== Segment start ==

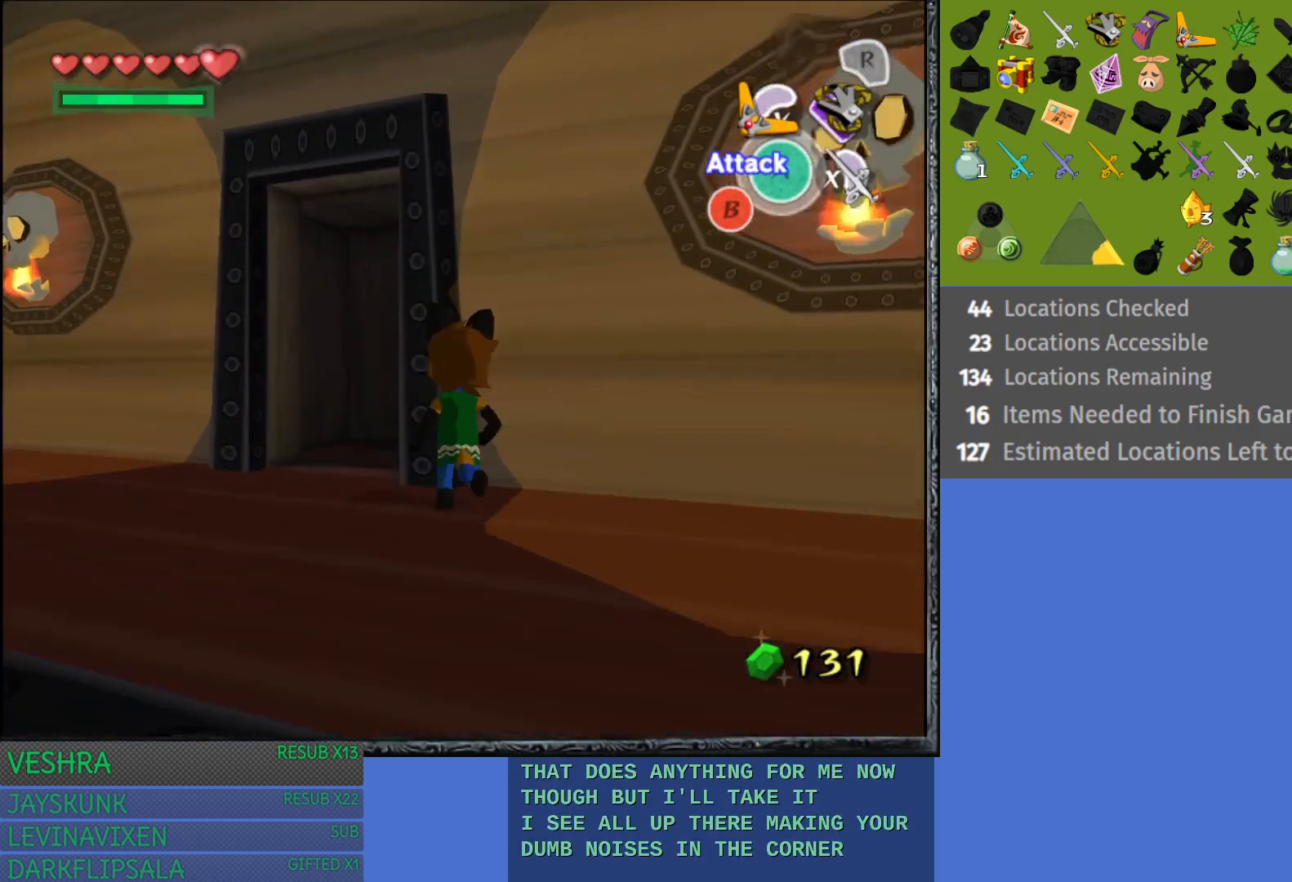
{"buttons": [], "left_stick": "up", "right_stick": "center", "events": [[467, "left_stick", "up"]]}
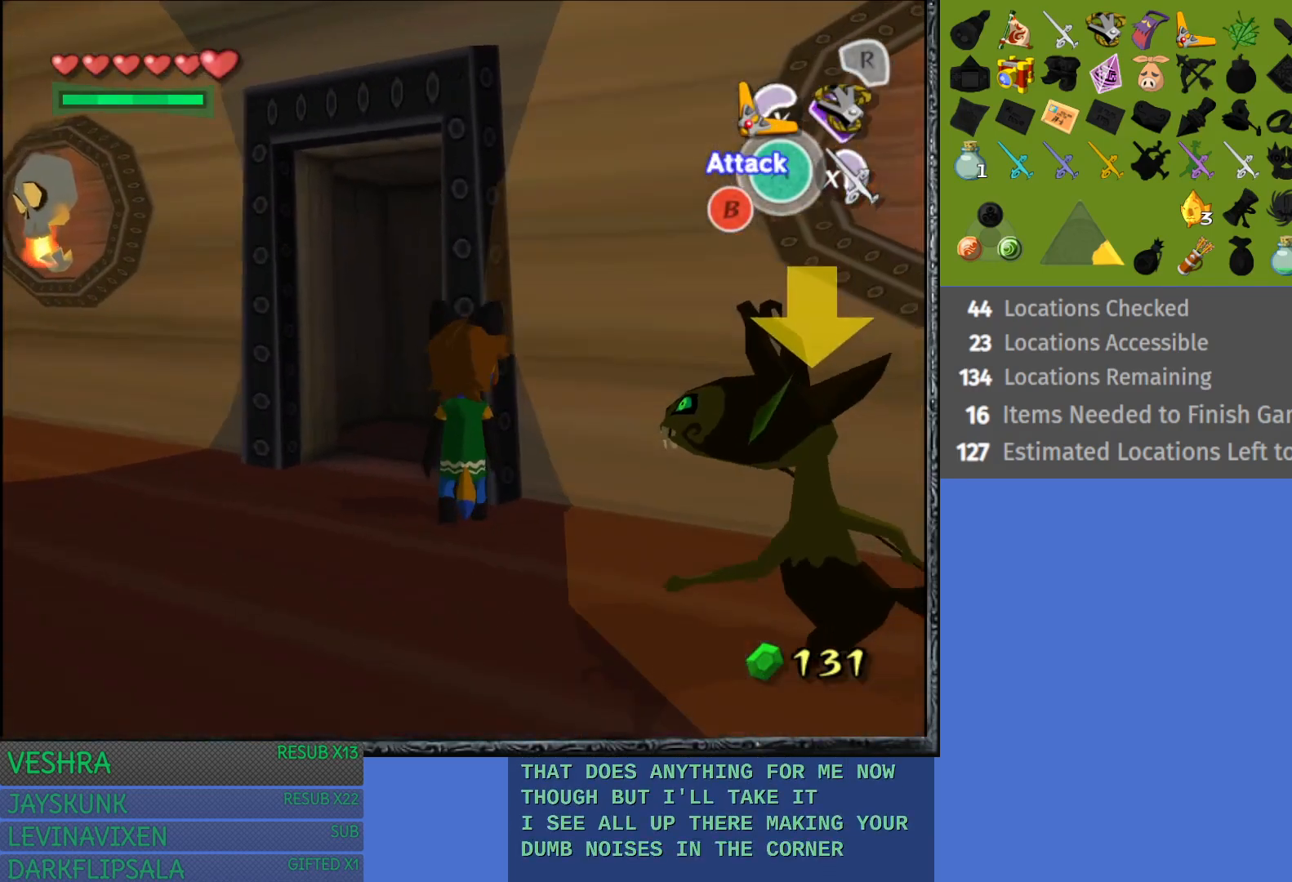
{"buttons": [], "left_stick": "up-left", "right_stick": "center", "events": [[167, "left_stick", "up-left"]]}
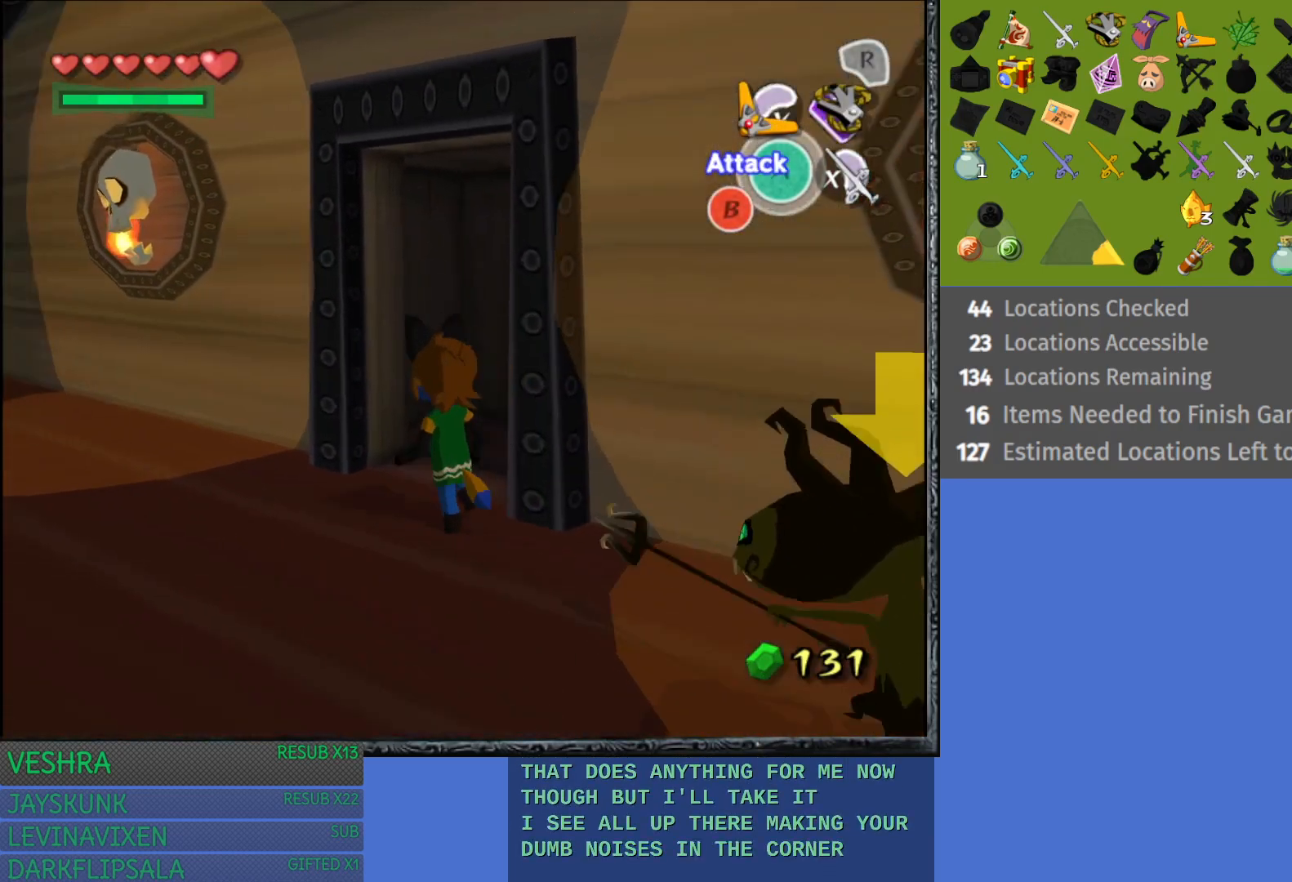
{"buttons": [], "left_stick": "up-right", "right_stick": "center", "events": [[50, "left_stick", "up-right"]]}
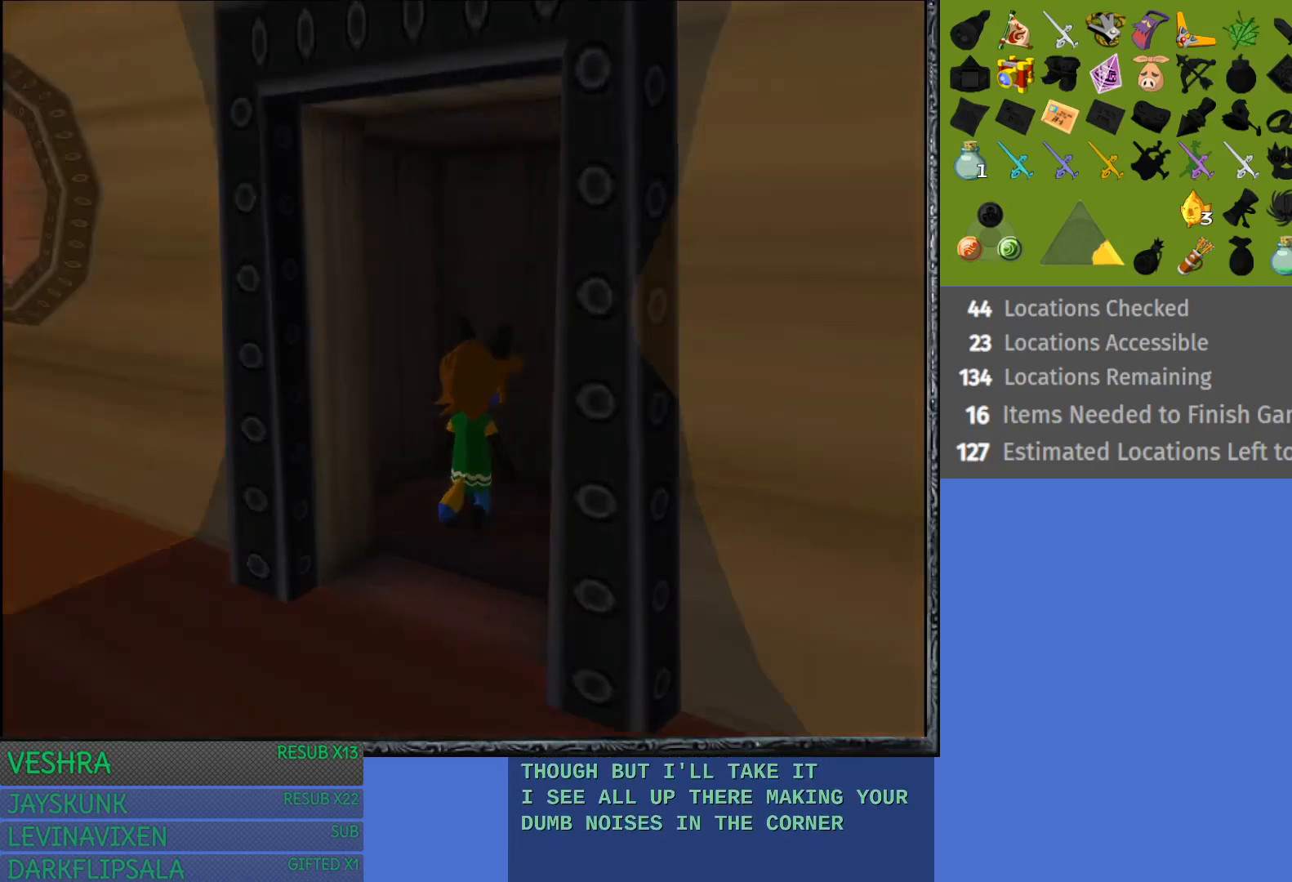
{"buttons": [], "left_stick": "up-right", "right_stick": "center", "events": []}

== Segment end ==

What you are asked to do:
Reproduce the listing above exactly, excluding all pictures.

Output of the task:
{"buttons": [], "left_stick": "up", "right_stick": "center", "events": [[467, "left_stick", "up"]]}
{"buttons": [], "left_stick": "up-left", "right_stick": "center", "events": [[167, "left_stick", "up-left"]]}
{"buttons": [], "left_stick": "up-right", "right_stick": "center", "events": [[50, "left_stick", "up-right"]]}
{"buttons": [], "left_stick": "up-right", "right_stick": "center", "events": []}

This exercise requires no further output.